======== Document segment ========
Tuesday, December 24, 2019

What is the most accurate color wheel?

I received a question the other day. This happens to me all the time. Just a thought here... Maybe I would get fewer questions if I pretended to be ignorant rather than all this pretending to be an expert? I will have to talk with an image consultant about that.

Here is the latest example of things that people want to know.

I have a question for you. I understand that there are different color wheels for different subjects. ... I haven't noticed before...there seems to be two "main" color wheels, but which one is the most accurate?

With the wheels that have 12 colors there seems to be two that come up - one with a red-orange and no magenta, or one with a magenta and no red-orange.

Which one is more accurate? Or are they both accurate but for different reasons?

Thoughts?

Ashley

I have a lot to say on this topic -- enough that I will break it up into two blog posts. In this blog post, I will look at various color wheels, with a eye toward the underlying theory. In the subsequent blog post, I will look at the more general question of the utility of color wheels in general.

Red, blue, and yellow primaries

Here is a color wheel that does not have magenta. This beautiful little color wheel with 72 spokes dates back to a book by Michel Eugene Chevreul in 1839. He was a chemist involved in the dyeing of carpet. His work on color perception came out of trying to understand why dyeing did not always turn out as one expected. This color wheel was his first step in understanding color.


This is kinda pretty, but the left-hand side of this color wheel is a bit dark for my taste. It could be that the colors faded -- after all, this book was made in 1839 afterall. Or it could be that the creation of the color plates suffered from the fact that a good magenta pigment wasn't invented until 1858.

The image below (on the left) is a black and white version of Chevreul's color wheel, with color words for each of the 12 basic colors. Each of these 12 colors are subdivided into 6 steps to make a total of 72 colors in the wheel. At the right, I show my colorized interpretation.


I drew a little triangle inside my rendition to make a point. The colors red, blue, and yellow are all explicitly called out, and are conspicuously 120 degrees apart. The Chevreul color circle is based on the artists' primaries, red, blue, and yellow.

This color wheel satisfies Ashley's first criteria: "one with a red-orange and no magenta". RO is red-orange, and VR (violet-red) appears maybe somewhere around where magenta might be. Perhaps if the color name magenta existed at this time, it may have been incorporated into the color wheel, but I haven't had the opportunity to query M. Chevreul on the topic.

Red, green, blue primaries

My computer monitor doesn't use the artist's primaries. For some silly reason, it uses red, green, and blue. (Note to self: I need to contact those people who design computer monitors and televisions and screens for cell phones and tablets. They need to learn about the artist's primaries, because clearly that would be a much better way for them to encode color.)

I did a little playing in PowerPoint (my graphics design program of choice) and came up with my own  twelve step program... err, twelve step color wheel. I hope that everyone reading this takes a moment to step back and say "ohhhhhhh...." in appreciation of my epic artistic skills.

The Seymourian twelve-step RGB color wheel

For those interested in the details, the red, green, and blue anchor points are (255, 0, 0), (0, 255, 0), and (0, 0, 255). The halfway points between them are yellow (255, 255, 0), cyan (0, 255, 255), and magenta (255, 0, 255). I filled in the points between using HSL coordinates. The hue of HSL goes through steps of 21.3333 from 0 to 235.
======== Extracted material ========
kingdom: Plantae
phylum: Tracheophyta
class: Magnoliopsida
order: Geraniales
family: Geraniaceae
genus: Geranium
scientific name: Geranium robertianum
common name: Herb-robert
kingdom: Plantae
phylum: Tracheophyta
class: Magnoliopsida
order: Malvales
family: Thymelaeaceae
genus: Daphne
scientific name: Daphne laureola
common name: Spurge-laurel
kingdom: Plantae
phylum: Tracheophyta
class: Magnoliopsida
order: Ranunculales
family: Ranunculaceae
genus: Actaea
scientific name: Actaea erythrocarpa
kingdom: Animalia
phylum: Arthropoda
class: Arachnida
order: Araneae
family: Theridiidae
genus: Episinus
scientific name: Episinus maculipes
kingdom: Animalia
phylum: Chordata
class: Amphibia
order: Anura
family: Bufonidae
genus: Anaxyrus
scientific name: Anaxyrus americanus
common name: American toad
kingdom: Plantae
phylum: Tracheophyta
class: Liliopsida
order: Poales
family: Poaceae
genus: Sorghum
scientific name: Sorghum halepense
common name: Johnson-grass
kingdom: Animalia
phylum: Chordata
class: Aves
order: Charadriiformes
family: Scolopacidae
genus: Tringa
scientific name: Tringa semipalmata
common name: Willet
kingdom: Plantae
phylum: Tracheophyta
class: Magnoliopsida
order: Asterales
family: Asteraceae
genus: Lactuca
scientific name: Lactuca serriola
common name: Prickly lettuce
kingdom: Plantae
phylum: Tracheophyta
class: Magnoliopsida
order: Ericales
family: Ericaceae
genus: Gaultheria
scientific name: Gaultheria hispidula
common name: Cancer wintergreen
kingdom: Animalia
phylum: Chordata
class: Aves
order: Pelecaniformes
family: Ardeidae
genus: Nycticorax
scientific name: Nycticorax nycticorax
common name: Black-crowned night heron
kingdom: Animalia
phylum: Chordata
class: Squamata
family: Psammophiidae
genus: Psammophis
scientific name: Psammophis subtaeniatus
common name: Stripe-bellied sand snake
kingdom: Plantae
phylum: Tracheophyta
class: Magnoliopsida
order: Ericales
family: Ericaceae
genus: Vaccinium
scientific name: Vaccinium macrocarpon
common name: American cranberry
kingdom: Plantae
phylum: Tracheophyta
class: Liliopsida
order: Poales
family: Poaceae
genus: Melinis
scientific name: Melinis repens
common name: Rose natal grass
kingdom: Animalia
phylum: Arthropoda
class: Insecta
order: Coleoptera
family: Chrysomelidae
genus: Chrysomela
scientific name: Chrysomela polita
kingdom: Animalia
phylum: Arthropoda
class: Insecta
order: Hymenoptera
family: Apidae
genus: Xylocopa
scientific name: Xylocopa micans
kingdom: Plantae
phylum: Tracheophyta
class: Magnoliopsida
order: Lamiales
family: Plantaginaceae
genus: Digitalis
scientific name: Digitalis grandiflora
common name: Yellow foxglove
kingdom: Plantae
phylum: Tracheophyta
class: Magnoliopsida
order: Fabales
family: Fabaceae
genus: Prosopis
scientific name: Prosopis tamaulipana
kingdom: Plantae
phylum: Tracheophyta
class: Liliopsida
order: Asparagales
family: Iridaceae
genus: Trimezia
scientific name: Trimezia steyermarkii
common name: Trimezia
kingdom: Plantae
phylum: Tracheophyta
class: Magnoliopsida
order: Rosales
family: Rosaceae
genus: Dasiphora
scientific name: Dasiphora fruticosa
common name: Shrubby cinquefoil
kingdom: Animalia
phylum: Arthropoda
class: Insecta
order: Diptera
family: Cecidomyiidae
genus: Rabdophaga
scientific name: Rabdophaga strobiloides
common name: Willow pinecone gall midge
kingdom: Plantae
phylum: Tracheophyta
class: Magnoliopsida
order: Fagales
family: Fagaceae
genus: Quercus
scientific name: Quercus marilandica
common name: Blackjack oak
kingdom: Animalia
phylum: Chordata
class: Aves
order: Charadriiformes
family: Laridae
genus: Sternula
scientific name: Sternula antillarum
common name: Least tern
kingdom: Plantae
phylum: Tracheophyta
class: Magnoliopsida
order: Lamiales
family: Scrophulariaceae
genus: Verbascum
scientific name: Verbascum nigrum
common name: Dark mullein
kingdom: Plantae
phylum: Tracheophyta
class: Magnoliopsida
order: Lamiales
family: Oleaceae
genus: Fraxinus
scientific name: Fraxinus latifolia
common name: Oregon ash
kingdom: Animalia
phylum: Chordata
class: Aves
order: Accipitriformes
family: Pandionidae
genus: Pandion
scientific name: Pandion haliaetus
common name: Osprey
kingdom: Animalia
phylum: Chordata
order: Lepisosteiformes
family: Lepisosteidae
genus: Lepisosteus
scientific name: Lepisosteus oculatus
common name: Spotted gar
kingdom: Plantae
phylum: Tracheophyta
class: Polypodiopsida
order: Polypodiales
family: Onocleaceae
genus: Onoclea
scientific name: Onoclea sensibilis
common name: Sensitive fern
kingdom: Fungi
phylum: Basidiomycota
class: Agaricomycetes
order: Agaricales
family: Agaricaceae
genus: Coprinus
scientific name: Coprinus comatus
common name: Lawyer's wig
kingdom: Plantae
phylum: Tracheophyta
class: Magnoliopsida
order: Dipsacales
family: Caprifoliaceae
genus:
========
Exercises to complete:
A. According to the color wheel post, in what year was a good magenta pigment invented?
B. Print the part of the color wheel post between "Red, blue, and yellow primaries" and "invented until 1858.", inclusive.

The answers:
A. 1858

B.
Red, blue, and yellow primaries

Here is a color wheel that does not have magenta. This beautiful little color wheel with 72 spokes dates back to a book by Michel Eugene Chevreul in 1839. He was a chemist involved in the dyeing of carpet. His work on color perception came out of trying to understand why dyeing did not always turn out as one expected. This color wheel was his first step in understanding color.


This is kinda pretty, but the left-hand side of this color wheel is a bit dark for my taste. It could be that the colors faded -- after all, this book was made in 1839 afterall. Or it could be that the creation of the color plates suffered from the fact that a good magenta pigment wasn't invented until 1858.